The U.S. is the first country to allocate spectrum for MBANs. In May 2012, the Federal Communications Commission allocated 40 megahertz of spectrum in the 2360 to 2400 MHz band for these low-power networks, with the 2360 to 2390 MHz band to be used indoors only.
Hospitals deploying MBANs must register the networks through a new registration website created by the Enterprise Wireless Alliance (EWA), which was selected by the FCC to serve as an MBAN frequency coordinator to ensure interference-free sharing of spectrum between wireless patient monitoring devices and aeronautical testing systems that might be operating near healthcare facilities.
“You can’t deploy things that transmit unless it’s been approved by the FCC,” says Mark Crosby, president and CEO of EWA, the MBAN frequency coordinator and a national association representing the interests of business enterprises that rely on wireless communications systems. “Can hospitals deploy MBANs without registering? Yes, and those are called unlicensed systems. If they get caught, they are going to get fined. This is for patients. The [FCC] is not going to put up with it.”

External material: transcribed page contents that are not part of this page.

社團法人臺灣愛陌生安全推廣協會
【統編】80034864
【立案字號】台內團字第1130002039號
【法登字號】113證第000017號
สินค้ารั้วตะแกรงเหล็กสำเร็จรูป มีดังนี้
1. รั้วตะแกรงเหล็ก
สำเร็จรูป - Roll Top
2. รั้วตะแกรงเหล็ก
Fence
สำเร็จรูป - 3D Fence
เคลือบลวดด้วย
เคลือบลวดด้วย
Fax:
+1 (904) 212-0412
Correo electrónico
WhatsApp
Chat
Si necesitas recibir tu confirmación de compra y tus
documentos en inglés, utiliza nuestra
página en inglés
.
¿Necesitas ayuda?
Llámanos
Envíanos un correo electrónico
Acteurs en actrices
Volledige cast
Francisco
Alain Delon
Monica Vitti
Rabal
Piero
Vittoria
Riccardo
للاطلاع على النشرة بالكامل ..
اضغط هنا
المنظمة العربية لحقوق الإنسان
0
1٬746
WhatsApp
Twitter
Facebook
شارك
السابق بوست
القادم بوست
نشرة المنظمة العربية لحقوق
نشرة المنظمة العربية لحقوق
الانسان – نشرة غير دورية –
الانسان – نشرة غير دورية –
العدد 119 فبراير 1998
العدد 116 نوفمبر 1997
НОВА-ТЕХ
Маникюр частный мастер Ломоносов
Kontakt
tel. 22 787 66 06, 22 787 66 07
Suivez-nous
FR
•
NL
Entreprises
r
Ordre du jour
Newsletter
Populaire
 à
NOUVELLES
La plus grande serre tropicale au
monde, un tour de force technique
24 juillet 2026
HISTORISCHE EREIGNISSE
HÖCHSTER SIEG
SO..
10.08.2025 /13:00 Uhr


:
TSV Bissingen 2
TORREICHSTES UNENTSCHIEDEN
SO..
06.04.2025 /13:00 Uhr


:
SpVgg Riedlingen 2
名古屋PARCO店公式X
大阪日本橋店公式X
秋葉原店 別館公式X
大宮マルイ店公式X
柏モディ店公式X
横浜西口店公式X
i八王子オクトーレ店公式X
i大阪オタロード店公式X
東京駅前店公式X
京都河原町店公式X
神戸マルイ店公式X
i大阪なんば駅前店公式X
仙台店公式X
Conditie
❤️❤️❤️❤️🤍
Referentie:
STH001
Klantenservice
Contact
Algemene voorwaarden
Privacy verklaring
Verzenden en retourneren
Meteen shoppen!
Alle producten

In addition to creating the website for registering MBAN deployments, EWA is working in cooperation with the Aerospace and Flight Test Radio Coordinating Council (AFTRCC) to “seek concurrence” for the deployment of MBANs and to determine whether proposed MBAN locations are within line-of-site of an aeronautical mobile telemetry receiver and to develop a technical solution that mitigates the risk of interference.
Hospitals cannot put these networks in without having that concurrence from AFTRCC first, according to Crosby. “There’s probably going to be overlap because there are some parts of the country where there’s flight testing going on,” he observes.
However, Crosby says no MBANs are currently up and running, but he sees the networks deploying in the near future.
“There are no MBAN deployments in the 2360 to 2390 MHz band today,” he concludes. “The band is open and available, products are being developed by vendors, and the mechanisms to register—as well as the protocols between AFTRCC and EWA—have been executed. We’re ready to go.”